WORK ITEM: Copy every line from the records that holds the word "SELECT".

*** SOURCE MATERIAL

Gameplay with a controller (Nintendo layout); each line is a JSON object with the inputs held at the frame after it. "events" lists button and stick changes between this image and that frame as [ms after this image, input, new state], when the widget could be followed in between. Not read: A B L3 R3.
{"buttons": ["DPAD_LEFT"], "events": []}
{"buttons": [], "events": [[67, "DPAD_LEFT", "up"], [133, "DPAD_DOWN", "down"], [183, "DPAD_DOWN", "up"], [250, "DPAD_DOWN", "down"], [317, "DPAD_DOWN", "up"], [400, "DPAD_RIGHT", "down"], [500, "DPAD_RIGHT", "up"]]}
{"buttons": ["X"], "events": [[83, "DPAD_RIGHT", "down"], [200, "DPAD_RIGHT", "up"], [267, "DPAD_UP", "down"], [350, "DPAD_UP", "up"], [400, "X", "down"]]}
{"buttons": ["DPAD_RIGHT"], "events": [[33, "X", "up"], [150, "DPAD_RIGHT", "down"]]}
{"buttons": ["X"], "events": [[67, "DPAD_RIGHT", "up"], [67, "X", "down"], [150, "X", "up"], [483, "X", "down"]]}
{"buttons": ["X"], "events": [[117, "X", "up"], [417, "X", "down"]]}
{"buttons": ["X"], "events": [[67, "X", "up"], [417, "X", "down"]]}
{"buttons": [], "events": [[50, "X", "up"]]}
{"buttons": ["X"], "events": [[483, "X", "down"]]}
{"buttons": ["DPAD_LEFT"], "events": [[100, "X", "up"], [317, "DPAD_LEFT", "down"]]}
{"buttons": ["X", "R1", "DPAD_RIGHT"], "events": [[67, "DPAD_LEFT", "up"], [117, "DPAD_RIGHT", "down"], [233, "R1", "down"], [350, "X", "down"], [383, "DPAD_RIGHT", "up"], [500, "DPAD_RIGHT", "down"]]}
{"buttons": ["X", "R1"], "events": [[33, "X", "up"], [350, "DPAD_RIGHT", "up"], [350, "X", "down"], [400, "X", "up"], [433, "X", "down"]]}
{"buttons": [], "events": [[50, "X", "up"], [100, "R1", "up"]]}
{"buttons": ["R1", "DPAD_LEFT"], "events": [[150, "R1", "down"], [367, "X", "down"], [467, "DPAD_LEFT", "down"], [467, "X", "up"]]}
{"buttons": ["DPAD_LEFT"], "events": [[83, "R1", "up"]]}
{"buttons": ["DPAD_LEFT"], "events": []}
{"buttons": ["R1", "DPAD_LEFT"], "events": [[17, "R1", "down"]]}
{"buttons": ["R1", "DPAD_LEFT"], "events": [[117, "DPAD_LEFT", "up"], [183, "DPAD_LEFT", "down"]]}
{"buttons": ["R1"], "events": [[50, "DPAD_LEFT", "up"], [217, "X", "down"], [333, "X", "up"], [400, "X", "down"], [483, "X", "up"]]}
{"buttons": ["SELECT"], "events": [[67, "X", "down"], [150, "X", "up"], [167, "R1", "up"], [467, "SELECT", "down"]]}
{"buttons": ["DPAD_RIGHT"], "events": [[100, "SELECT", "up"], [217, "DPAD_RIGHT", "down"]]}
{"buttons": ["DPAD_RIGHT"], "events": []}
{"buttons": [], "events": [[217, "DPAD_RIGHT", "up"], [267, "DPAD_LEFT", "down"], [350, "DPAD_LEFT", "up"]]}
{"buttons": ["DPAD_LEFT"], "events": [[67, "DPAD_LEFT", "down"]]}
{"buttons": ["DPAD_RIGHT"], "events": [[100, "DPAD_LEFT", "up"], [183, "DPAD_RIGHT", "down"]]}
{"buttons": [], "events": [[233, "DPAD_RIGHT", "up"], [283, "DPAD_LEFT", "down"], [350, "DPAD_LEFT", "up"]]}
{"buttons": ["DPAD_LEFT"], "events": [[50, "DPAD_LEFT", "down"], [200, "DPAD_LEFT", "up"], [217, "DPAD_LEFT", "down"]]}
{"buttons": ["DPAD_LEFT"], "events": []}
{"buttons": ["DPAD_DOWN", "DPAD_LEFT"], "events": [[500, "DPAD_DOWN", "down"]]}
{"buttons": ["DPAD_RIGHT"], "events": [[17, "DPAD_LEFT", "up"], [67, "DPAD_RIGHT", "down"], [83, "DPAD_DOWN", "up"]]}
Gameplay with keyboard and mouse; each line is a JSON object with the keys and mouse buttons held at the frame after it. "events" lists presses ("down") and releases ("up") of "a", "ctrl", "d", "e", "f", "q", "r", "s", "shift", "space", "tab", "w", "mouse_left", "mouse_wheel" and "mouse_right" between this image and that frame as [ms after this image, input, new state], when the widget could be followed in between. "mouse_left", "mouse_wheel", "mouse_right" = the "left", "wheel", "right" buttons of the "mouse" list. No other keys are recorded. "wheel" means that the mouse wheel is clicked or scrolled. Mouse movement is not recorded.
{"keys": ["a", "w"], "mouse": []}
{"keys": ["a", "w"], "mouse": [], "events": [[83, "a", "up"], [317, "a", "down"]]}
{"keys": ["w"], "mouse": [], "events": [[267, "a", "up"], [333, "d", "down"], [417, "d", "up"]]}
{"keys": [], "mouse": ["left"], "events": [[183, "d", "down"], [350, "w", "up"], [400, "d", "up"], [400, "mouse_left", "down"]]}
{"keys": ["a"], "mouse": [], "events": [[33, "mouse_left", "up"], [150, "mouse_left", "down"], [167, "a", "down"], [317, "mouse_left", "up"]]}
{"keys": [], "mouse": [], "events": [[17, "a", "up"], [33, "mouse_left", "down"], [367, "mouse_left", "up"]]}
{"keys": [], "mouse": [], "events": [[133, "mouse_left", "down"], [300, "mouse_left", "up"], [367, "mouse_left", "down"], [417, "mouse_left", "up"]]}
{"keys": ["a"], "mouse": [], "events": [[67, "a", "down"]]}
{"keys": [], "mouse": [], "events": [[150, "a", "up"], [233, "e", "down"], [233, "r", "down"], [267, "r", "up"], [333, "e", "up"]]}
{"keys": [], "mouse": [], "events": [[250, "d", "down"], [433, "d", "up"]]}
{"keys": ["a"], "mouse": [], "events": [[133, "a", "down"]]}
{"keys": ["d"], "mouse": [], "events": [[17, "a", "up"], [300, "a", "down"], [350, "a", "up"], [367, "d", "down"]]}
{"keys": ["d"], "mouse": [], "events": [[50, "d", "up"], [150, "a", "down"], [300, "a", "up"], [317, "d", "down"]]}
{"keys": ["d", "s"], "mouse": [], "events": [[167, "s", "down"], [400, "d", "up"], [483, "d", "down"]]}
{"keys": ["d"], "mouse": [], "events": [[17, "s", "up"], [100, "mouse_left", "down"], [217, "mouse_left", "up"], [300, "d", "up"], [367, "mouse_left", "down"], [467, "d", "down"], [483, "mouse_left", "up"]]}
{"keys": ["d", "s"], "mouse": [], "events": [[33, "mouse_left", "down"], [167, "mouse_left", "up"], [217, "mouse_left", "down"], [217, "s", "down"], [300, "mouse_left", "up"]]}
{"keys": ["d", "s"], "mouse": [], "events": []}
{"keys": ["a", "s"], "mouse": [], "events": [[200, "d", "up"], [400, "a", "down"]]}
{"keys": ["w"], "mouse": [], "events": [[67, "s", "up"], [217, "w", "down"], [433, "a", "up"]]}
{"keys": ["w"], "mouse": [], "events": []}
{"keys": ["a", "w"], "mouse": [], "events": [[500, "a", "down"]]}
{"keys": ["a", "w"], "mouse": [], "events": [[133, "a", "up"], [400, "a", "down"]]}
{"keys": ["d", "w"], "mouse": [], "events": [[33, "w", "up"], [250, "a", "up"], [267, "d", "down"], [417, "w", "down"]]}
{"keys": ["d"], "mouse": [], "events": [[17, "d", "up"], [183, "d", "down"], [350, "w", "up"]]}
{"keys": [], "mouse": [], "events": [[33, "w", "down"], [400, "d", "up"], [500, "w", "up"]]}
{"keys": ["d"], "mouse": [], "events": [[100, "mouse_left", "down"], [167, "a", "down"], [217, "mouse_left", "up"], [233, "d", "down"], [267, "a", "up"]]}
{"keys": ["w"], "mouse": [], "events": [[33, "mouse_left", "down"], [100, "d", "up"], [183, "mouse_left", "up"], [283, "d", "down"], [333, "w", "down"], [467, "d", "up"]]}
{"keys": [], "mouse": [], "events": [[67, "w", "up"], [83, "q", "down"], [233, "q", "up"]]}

******

FINISHED TASK:
{"buttons": ["SELECT"], "events": [[67, "X", "down"], [150, "X", "up"], [167, "R1", "up"], [467, "SELECT", "down"]]}
{"buttons": ["DPAD_RIGHT"], "events": [[100, "SELECT", "up"], [217, "DPAD_RIGHT", "down"]]}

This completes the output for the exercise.